Quoted passage section start

What I am attempting to get at, is the idea that there are things occurring that we should seek to understand.

Energetically, we need a spouse to complete ourselves, in that a spouse, can serve as a catalyst for growth. In reading about Saints who did not have a spouse, I learned that many remained very closely attached to their parent of the opposite gender. Perhaps drawing on their parent’s energies to compliment what they did not have. If as the scriptures say, we become like angels, then do angels have a gender?

So back to the impending cross roads. At present, I’ve had some weird things happen. I still can’t figure out what that dream was about where I awoke driving my car but the dance with my wife was a nightmare. In other dreams, my wife and I made love together again. The cross-roads is in understanding that the further down into hell we go, as the pendulum swings back in the other direction…. there is more room for positive if we embrace the negative while we are in it. The negative promotes change. If the that stove is hot – don’t touch it, yet how do we learn not to touch it? Is it because Mamma told us not to touch it, or because we got burnt? I didn’t believe Mamma either.

The positive keeps us sleeping in a warm cozy bed. Fat dumb and happy.

I feel like me and my wife are in a karmic loop, but I have no knowledge of past lives at present. I also know that I need a wife to progress further spiritually. I also know that each time I have prayed for something that was on target, it was delivered almost instantly and in the EXACT manner that I asked for it. Curb side service. Something that I guess I wasn’t going to get…well, still waiting on my college ring to show back up after I lost it.

My prayer seems to have changed to… speak to my wife if it is the Lord’s will, otherwise send me who you really want me to be with. About a week later, a spiritually gifted friend of mine contacts me and lets me know that she had a dream about my situation and an “impression”.

Quoted passage section end

Required actions
(a) According to the passage, what did the writer learn from reading about Saints who did not have a spouse?
(b) Convert the entries from the line with "le WordPress-thema’s werken met WooCommerce" up to and including the last line of the entries into a numbered list, leaving out any blank lines.

Data provided section start

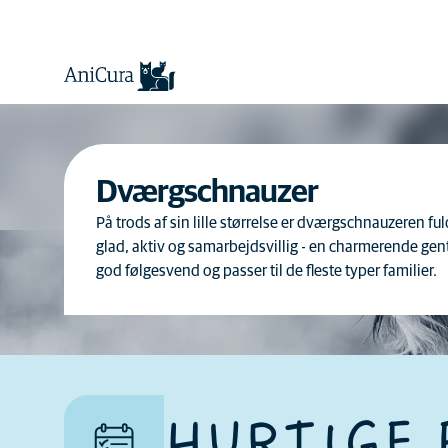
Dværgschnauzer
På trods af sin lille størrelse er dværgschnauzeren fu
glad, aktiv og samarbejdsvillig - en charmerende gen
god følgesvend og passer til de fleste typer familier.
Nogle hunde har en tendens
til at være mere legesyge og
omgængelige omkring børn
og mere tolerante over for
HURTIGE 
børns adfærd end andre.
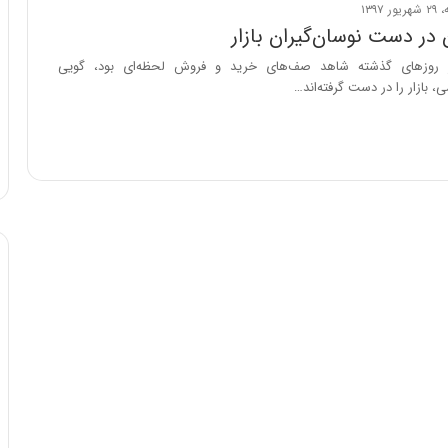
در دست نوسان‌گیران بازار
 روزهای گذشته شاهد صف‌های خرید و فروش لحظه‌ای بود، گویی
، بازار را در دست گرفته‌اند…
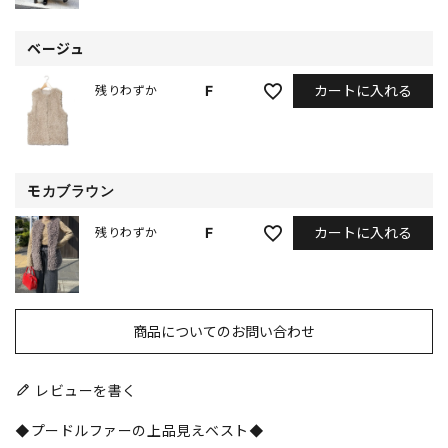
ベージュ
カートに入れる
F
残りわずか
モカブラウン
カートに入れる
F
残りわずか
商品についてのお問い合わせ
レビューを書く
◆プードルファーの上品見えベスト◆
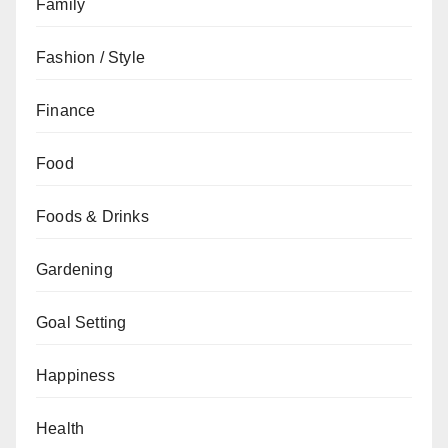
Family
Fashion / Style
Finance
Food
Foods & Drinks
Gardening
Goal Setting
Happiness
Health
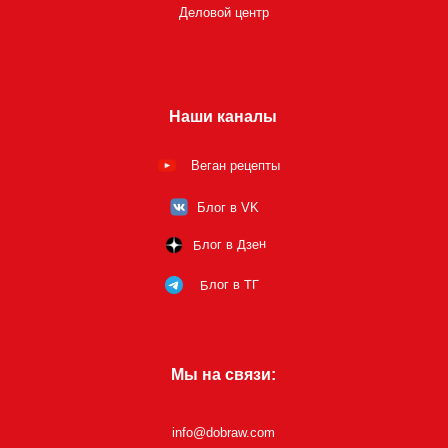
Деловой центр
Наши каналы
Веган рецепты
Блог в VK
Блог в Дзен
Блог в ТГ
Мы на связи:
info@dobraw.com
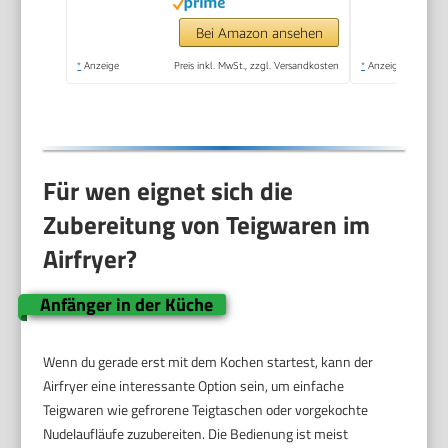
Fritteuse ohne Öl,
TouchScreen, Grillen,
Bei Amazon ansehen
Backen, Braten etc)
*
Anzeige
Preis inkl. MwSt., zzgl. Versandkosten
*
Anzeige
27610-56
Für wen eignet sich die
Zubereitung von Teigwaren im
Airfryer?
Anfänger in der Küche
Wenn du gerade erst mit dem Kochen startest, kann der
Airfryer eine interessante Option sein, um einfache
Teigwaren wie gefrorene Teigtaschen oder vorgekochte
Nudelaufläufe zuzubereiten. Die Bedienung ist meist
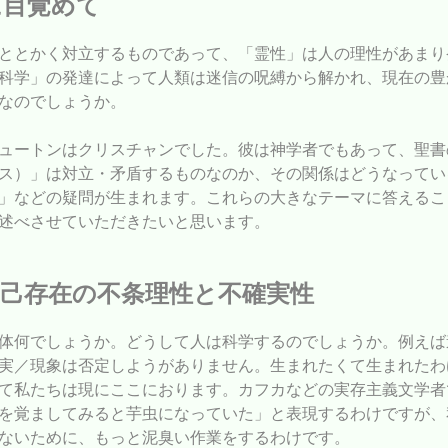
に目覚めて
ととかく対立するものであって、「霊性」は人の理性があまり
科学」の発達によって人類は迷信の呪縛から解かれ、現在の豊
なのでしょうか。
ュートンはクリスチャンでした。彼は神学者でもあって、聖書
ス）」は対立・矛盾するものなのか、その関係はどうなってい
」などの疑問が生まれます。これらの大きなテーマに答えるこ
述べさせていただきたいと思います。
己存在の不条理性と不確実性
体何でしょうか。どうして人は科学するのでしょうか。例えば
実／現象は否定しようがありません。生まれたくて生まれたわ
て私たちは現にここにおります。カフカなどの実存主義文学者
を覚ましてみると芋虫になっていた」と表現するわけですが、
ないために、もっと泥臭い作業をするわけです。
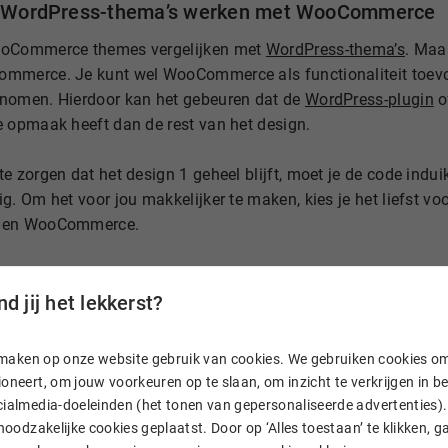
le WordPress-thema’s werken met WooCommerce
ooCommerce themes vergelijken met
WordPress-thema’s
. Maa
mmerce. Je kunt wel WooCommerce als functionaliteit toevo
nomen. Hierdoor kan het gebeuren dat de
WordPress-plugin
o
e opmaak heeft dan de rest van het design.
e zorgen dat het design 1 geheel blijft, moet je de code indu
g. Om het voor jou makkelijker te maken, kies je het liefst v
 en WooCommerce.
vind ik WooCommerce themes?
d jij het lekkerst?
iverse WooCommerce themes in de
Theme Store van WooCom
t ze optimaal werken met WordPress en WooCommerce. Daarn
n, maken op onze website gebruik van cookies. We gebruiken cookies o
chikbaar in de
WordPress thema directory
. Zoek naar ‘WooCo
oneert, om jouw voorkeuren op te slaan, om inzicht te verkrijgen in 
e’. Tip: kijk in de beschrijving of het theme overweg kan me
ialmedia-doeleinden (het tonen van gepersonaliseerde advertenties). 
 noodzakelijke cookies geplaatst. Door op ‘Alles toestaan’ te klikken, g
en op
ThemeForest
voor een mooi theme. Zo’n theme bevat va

Data provided section end

Completed exercise
(a) Many of them remained very closely attached to their parent of the opposite gender.

(b)
1. le WordPress-thema’s werken met WooCommerce
2. ooCommerce themes vergelijken met
3. WordPress-thema’s
4. . Maa
5. mmerce. Je kunt wel WooCommerce als functionaliteit toevo
6. nomen. Hierdoor kan het gebeuren dat de
7. WordPress-plugin
8. o
9. e opmaak heeft dan de rest van het design.
10. e zorgen dat het design 1 geheel blijft, moet je de code indu
11. g. Om het voor jou makkelijker te maken, kies je het liefst v
12.  en WooCommerce.
13. vind ik WooCommerce themes?
14. d jij het lekkerst?
15. iverse WooCommerce themes in de
16. Theme Store van WooCom
17. t ze optimaal werken met WordPress en WooCommerce. Daarn
18. n, maken op onze website gebruik van cookies. We gebruiken cookies o
19. chikbaar in de
20. WordPress thema directory
21. . Zoek naar ‘WooCo
22. oneert, om jouw voorkeuren op te slaan, om inzicht te verkrijgen in 
23. e’. Tip: kijk in de beschrijving of het theme overweg kan me
24. ialmedia-doeleinden (het tonen van gepersonaliseerde advertenties). 
25.  noodzakelijke cookies geplaatst. Door op ‘Alles toestaan’ te klikken, g
26. en op
27. ThemeForest
28. voor een mooi theme. Zo’n theme bevat va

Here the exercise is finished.